> GOAL OF THE EXERCISE:
Please set down, exactly as written, the line containing "snow-covered tree, located at bbox(182, 122, 207, 163)" and every line after it through the end of the records.

> INFORMATION:
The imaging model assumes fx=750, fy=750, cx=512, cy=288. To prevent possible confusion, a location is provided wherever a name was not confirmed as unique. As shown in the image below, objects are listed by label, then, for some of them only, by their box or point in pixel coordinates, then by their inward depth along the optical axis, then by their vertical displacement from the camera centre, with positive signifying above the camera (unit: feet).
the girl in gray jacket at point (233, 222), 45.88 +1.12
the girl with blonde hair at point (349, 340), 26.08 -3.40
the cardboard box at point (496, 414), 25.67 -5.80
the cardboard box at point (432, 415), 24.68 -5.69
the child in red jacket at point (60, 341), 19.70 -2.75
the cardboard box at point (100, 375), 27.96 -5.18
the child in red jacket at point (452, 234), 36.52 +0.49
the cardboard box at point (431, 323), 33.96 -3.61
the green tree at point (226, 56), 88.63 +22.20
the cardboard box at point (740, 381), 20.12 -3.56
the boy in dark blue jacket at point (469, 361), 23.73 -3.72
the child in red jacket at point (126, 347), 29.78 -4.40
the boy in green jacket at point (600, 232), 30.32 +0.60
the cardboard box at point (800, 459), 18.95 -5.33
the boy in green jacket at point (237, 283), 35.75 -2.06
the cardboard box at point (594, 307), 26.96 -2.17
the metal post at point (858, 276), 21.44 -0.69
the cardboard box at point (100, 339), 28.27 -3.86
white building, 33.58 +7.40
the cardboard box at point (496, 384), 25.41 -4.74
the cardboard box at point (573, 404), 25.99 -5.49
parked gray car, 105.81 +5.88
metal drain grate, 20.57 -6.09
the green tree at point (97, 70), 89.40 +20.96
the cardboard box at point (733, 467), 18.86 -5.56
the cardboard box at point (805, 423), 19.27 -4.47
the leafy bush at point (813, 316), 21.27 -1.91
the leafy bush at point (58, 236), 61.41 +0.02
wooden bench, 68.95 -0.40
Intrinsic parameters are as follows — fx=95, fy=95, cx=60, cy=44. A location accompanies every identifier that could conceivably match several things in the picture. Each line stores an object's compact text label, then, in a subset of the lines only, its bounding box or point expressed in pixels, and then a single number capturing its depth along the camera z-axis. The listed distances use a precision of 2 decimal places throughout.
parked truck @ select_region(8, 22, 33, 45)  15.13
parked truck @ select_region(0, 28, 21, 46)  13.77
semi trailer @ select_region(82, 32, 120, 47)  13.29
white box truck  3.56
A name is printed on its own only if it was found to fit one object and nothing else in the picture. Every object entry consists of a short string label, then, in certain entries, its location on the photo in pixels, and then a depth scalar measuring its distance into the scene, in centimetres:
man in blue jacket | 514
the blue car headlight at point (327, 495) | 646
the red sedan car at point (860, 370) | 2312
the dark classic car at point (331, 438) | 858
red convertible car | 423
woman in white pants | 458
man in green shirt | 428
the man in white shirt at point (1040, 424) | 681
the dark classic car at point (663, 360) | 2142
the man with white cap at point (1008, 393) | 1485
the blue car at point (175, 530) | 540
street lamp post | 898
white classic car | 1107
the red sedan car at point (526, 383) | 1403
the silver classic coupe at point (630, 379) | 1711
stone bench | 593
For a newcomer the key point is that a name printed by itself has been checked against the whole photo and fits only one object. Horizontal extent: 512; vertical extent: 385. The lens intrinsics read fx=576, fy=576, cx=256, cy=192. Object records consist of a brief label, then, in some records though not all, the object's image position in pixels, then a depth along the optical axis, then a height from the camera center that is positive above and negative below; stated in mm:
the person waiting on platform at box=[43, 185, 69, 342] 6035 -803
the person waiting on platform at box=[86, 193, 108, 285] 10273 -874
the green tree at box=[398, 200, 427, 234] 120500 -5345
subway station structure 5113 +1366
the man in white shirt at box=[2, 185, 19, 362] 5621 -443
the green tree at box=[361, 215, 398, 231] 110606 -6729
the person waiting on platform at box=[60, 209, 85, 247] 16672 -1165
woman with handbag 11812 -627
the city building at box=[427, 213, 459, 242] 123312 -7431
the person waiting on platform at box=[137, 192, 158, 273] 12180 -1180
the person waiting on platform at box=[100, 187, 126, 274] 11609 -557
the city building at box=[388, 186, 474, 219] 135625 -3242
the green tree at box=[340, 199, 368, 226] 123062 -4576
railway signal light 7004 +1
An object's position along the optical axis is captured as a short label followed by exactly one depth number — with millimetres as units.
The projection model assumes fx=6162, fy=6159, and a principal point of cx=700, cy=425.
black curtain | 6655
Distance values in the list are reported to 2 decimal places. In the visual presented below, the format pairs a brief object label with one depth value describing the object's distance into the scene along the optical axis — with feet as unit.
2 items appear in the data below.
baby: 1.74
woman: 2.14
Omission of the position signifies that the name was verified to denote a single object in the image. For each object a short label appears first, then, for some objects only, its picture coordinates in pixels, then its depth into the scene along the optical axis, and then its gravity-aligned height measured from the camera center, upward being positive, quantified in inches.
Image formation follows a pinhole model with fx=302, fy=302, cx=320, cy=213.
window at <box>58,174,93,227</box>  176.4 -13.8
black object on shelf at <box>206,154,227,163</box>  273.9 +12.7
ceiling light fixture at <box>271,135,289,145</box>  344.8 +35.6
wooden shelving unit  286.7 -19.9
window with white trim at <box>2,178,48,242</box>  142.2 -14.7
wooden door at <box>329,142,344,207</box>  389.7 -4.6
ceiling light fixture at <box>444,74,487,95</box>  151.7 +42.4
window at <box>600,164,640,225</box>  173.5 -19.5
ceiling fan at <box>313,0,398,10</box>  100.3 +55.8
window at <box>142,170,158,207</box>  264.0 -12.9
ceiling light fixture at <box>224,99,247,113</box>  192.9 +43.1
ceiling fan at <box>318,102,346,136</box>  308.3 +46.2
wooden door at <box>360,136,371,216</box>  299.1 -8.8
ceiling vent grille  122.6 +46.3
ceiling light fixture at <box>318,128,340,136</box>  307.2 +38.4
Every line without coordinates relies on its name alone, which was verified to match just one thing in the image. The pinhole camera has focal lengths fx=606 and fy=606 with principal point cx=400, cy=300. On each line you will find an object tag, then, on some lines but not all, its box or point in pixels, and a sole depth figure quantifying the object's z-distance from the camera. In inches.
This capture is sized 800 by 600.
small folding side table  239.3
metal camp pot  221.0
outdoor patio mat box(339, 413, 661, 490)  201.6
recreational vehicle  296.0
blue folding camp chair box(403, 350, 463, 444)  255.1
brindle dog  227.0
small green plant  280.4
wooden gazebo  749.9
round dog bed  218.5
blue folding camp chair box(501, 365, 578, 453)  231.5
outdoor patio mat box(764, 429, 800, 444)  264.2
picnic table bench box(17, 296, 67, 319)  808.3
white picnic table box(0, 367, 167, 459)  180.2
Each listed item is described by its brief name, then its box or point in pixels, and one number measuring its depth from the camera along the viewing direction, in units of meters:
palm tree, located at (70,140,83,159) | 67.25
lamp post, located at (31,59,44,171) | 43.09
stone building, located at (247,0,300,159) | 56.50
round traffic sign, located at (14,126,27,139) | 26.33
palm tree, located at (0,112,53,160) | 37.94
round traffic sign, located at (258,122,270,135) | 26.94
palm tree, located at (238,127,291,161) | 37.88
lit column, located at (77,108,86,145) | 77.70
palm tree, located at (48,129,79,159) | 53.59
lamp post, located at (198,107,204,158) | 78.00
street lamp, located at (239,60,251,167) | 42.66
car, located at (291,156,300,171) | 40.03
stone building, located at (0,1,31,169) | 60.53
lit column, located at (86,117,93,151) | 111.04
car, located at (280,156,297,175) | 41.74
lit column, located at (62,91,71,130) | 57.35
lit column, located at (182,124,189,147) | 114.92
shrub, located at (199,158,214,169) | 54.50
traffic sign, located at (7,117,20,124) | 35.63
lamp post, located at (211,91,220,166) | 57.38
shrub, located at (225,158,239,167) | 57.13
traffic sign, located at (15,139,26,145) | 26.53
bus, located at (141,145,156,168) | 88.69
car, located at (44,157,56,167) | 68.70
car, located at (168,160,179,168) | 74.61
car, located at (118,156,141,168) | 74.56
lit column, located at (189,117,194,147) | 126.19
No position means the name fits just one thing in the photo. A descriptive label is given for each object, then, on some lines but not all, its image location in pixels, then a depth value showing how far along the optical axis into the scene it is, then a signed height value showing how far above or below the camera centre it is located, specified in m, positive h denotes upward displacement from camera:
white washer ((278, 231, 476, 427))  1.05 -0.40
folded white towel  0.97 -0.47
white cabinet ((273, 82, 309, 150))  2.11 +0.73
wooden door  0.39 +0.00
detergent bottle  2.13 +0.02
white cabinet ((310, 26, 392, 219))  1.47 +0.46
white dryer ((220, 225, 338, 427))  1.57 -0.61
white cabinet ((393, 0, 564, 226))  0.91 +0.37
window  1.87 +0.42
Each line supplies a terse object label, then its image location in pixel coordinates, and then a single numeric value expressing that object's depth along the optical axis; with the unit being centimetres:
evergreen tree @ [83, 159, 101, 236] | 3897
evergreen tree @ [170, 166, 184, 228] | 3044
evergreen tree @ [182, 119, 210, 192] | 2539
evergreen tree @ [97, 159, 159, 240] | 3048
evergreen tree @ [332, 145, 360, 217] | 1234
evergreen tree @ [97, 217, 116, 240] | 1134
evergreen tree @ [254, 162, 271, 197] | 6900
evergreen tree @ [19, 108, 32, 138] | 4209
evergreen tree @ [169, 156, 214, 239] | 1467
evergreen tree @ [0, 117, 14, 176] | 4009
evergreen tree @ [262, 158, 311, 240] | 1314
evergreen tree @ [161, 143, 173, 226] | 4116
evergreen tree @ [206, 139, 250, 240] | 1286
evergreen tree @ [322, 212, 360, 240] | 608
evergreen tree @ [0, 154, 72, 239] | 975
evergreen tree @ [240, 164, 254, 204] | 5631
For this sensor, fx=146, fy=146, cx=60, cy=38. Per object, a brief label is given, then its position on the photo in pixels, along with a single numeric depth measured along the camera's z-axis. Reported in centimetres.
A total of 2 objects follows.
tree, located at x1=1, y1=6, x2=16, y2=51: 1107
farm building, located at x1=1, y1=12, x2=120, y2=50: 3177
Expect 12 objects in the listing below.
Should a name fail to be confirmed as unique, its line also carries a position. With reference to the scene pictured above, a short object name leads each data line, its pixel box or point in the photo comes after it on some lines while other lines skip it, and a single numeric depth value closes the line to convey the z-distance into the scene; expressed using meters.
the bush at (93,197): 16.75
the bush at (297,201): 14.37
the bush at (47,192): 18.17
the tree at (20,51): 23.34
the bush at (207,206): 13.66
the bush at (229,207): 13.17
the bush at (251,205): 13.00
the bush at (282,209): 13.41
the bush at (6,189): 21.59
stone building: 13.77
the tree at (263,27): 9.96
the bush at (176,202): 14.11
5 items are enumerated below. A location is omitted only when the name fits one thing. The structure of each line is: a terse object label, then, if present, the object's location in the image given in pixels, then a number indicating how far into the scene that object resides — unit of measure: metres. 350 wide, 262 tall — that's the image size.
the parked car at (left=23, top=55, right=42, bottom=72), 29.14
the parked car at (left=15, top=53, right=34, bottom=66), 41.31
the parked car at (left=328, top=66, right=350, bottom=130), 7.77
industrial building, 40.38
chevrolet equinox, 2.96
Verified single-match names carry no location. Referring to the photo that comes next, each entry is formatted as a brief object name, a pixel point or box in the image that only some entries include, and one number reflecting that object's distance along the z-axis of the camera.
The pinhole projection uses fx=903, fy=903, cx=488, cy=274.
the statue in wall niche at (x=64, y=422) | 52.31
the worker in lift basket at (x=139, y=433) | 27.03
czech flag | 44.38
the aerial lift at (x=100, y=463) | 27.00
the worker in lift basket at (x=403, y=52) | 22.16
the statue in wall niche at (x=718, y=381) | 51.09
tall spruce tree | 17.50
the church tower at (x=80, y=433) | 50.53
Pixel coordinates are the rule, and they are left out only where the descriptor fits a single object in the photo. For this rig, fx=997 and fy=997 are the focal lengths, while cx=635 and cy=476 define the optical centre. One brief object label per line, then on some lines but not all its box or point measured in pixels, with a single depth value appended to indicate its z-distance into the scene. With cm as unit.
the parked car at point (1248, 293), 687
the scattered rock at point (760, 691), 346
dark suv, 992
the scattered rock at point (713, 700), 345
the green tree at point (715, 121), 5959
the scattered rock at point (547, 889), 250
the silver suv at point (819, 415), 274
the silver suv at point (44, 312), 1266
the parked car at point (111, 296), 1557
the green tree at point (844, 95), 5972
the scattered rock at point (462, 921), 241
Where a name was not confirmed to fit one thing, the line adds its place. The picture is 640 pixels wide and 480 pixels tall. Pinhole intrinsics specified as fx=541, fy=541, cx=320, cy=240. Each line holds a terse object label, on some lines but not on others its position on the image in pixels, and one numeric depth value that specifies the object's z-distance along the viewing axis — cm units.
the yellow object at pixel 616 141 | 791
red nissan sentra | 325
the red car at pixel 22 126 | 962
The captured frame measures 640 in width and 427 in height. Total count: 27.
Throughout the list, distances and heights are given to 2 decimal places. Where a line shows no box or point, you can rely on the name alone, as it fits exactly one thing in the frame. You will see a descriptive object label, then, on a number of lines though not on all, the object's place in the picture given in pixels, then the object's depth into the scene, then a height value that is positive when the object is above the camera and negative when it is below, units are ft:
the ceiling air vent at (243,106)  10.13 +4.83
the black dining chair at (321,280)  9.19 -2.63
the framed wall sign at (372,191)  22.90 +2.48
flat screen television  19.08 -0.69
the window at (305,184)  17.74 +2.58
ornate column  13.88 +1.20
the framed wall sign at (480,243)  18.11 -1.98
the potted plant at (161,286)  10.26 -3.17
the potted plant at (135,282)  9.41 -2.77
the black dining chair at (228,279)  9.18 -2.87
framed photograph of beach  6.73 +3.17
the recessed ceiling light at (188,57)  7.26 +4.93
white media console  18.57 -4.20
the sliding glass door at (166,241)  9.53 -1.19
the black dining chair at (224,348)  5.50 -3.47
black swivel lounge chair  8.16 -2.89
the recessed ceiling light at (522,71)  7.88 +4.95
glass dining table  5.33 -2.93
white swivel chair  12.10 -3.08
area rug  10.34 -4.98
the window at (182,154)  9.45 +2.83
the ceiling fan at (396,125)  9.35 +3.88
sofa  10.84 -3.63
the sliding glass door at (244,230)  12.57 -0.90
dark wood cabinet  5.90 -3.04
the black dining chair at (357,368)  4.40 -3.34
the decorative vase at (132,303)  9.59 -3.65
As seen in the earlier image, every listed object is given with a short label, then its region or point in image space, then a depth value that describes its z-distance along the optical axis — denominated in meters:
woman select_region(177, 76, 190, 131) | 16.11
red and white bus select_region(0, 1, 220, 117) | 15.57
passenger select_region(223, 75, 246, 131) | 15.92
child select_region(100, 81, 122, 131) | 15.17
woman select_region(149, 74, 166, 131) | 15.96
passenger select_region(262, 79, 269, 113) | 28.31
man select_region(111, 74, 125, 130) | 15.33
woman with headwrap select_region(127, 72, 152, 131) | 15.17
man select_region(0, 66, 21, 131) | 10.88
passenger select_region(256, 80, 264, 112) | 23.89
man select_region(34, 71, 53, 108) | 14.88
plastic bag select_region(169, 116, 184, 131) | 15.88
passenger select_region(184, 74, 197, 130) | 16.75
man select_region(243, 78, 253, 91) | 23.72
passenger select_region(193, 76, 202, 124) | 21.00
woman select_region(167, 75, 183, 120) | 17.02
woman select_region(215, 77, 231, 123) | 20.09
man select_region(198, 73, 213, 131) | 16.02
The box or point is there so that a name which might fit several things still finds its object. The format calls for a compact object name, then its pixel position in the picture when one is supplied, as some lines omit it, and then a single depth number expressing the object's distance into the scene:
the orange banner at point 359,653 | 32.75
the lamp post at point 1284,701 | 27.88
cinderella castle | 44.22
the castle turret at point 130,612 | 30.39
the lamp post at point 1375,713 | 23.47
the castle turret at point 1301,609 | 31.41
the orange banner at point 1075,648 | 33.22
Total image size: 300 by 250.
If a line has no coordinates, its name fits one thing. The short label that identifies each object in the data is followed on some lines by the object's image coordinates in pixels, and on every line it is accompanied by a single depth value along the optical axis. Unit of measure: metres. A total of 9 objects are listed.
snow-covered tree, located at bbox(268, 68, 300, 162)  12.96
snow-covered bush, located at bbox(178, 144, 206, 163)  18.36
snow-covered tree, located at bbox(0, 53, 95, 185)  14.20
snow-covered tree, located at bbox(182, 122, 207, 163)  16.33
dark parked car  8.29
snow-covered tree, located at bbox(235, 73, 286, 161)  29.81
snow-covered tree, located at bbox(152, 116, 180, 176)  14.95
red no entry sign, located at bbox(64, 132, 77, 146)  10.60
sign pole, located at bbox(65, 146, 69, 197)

> REPLY:
snow-covered tree, located at bbox(182, 122, 207, 163)  16.33
dark parked car  8.29
snow-covered tree, located at bbox(235, 73, 286, 161)  29.81
snow-covered tree, located at bbox(152, 116, 180, 176)  14.95
red no entry sign, located at bbox(64, 132, 77, 146)  10.60
sign pole, located at bbox(65, 146, 69, 197)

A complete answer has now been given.